Time for a list of issues within these greater issues:

  1. Retroactive diversity isn’t true diversity. When you have a world as vast as the one JK has created for Harry and his pals, you shouldn’t need to go back and declare things are diverse. You have the space and tools you need right in front of you to create true diversity.
  2. This becomes the benchmark for diversity. JK has the attentions of millions of people around the world, many of whom defend her vehemently, and what she is saying to them through her actions is that this is an acceptable practice in diversity, and a benchmark to aim for.
  3. She still hasn’t consulted the people actually affected by the issues she’s writing about. The ham-fisted way she goes about writing about these issues, again mostly retroactively, shows she’s not done her research, or even spoken to people affected by the issues. Again this is a terrifying thought when she has the attention of millions: they are going to think this is good practice.
  4. She has the ability to show that diverse SFF sells, and amplify marginalised voices. If she spoke to people affected, and told their stories, she would do wonders for diverse SFF. Better yet, if she used her clout to boost signal on people writing about these issues in authentic voices, she would do wonders for the society as a whole.
  5. It’s sheer laziness. That’s the biggest insult of the lot: she’s doing so much damage out of sheer laziness, but she will still be awarded for being a brilliant ally.

I write this as someone who preordered the Harry Potter books, who devoured them as a teenager, but even then I was pairing Harry and Ron together before I knew what shipping was, because I was desperate for characters like me. I was disappointed that the Patil twins were only ever used as dates for Harry and Ron, that Cho was only ever there to be a point of contention between Harry and Cedric. That Dean Thomas was just a brief fling for Ginny, Angelina Johnson only there as future wife material for George.

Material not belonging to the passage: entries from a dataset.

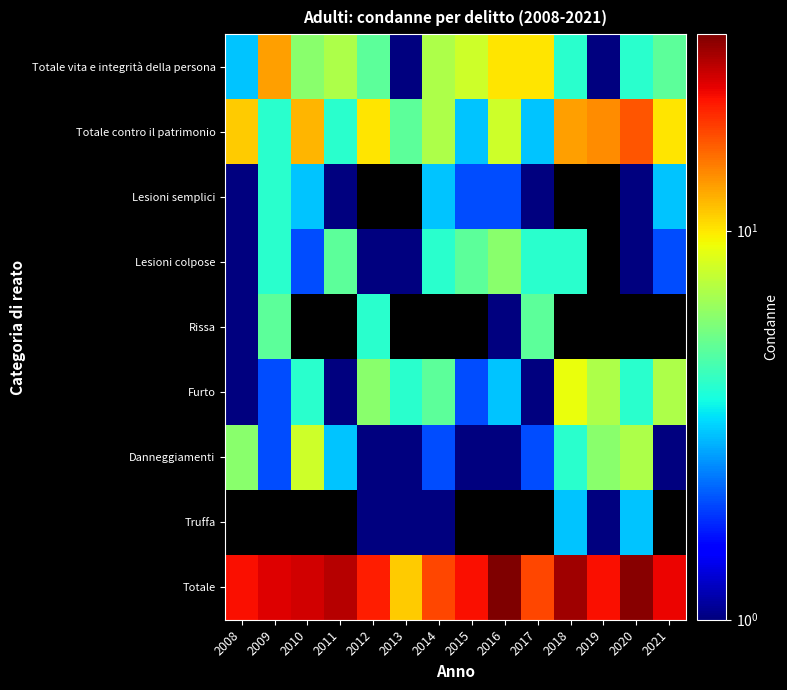

Is the value of Lesioni colpose at 2008 greater than the value of Truffa at 2016?

No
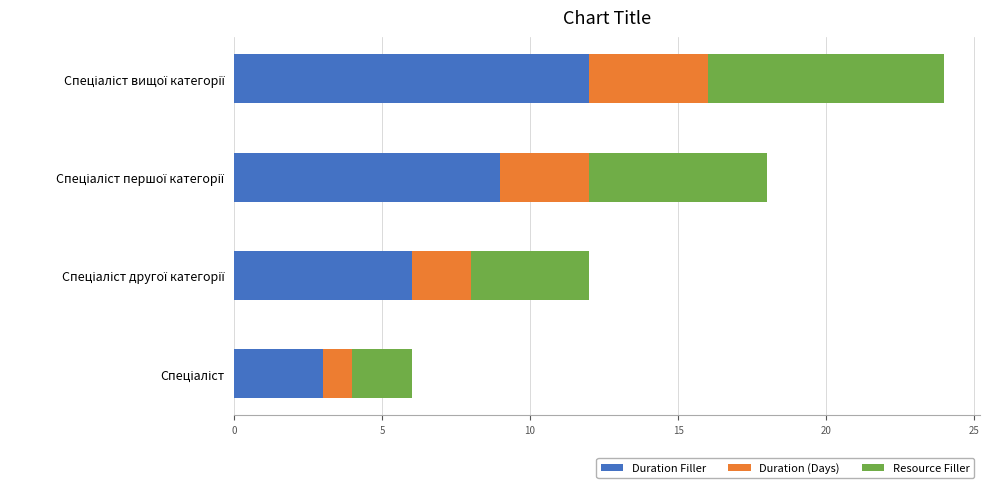

What is the difference between the second highest and minimum values in the Duration Filler series?

6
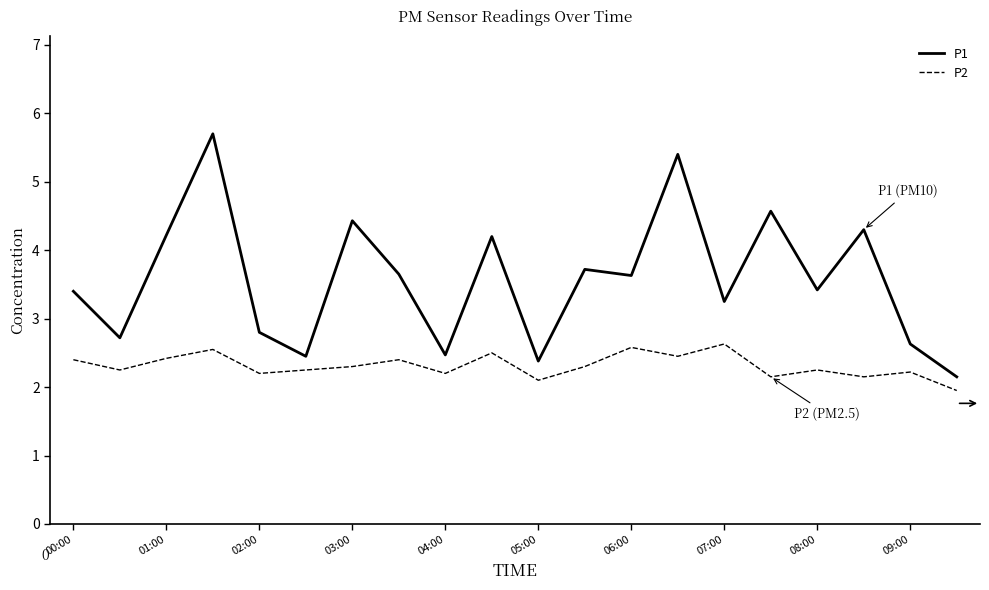

True or false: P2 and P1 cross at least once.

False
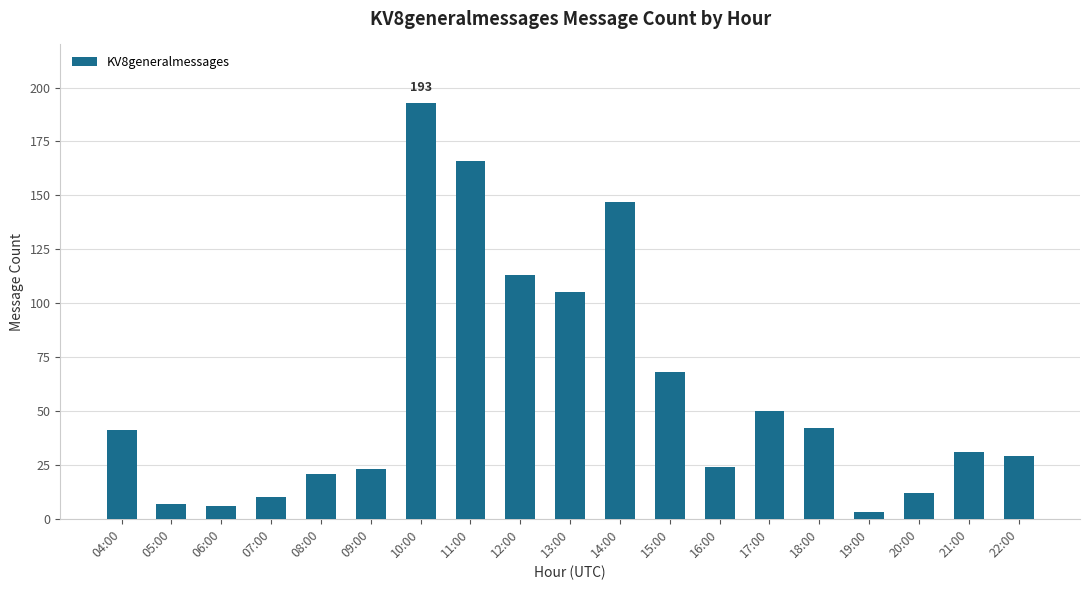

Reading left to right, extract all data points from this chart.

04:00=41	05:00=7	06:00=6	07:00=10	08:00=21	09:00=23	10:00=193	11:00=166	12:00=113	13:00=105	14:00=147	15:00=68	16:00=24	17:00=50	18:00=42	19:00=3	20:00=12	21:00=31	22:00=29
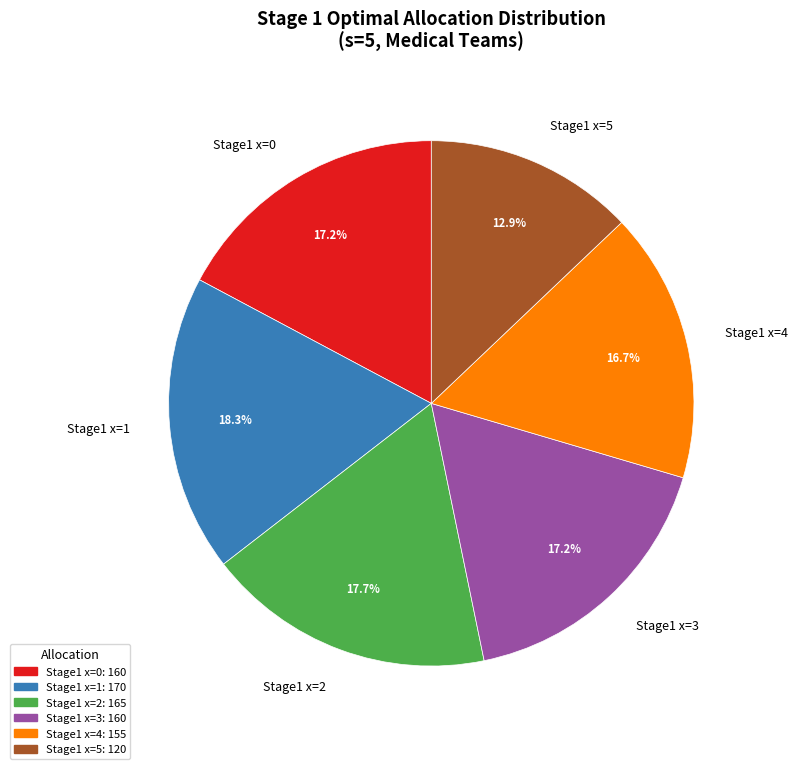

Between Stage1 x=4 and Stage1 x=1, which is larger?

Stage1 x=1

That Luna, in her neurodiverse way, was only there to be a convenient plot device, because her unusual way of seeing the world got JK out of holes she had written herself into. Like Luna being able to see the thestrals gave them a suddenly convenient and speedy method of getting to the Ministry.

The whole thing feels like a massive wasted opportunity: there were so many chances to make queer, neurodiverse, non-white characters into fantastic, interesting role models for so many kids. Just seeing someone who was like me in popular media like that would have made me feel so much more comfortable in my skin, because it would have made me feel more validated in my existence.

The retroactive declarations of this diversity strikes me of JK suddenly jumping on the bandwagon of being a good ally, and wanting people to know what a good person she is. The fact that she is unwilling to listen when the people she is writing about call her out on her inaccuracies, and instead double down on her insistence that she is right, makes her dangerous.